D'après le passage sur Thomas Hobbes, dans quelle ville s'exile-t-il de 1640 à 1651 ?

Passage de texte
---*---

Thomas Hobbes (1588-1679) est un philosophe anglais majeur dont l’œuvre a profondément influencé la philosophie politique moderne. Né à Westport dans le Wiltshire, il montre très tôt des capacités intellectuelles remarquables, maîtrisant le latin et le grec dès l’âge de six ans. Il étudie à l’université d’Oxford avant de devenir précepteur dans la famille Cavendish, ce qui lui permet de voyager à travers l’Europe et de rencontrer des intellectuels importants comme Galilée et Mersenne.
La période troublée de la guerre civile anglaise marque profondément sa pensée. Partisan du roi, il s’exile à Paris de 1640 à 1651, où il écrit son œuvre majeure, « Léviathan » (1651). Il y développe sa théorie du contrat social et de la souveraineté, arguant que les hommes doivent renoncer à leurs droits naturels au profit d’un pouvoir souverain fort pour éviter le chaos de « l’état de nature » où règne « la guerre de tous contre tous ».

---*---

Contenu des données

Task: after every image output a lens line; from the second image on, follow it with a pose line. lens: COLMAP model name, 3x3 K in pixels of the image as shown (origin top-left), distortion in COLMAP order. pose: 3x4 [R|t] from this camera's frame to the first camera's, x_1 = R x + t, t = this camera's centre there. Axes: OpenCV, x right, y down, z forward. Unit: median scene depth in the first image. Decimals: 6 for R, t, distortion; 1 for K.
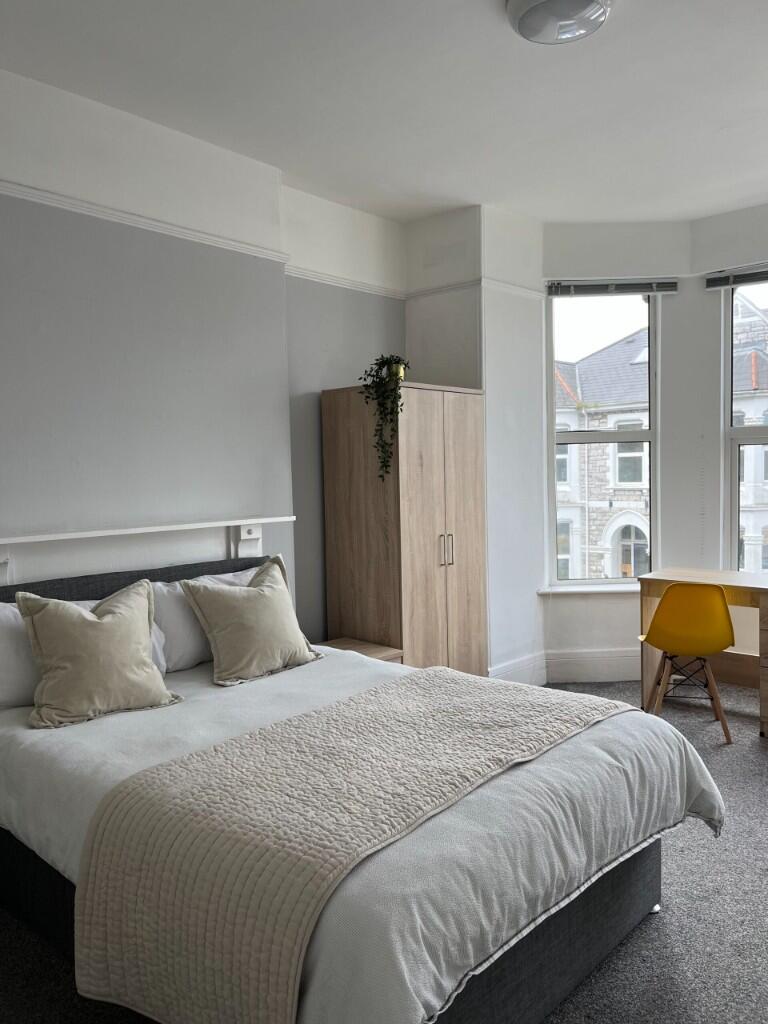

---*---

Tâche réalisée
À Paris.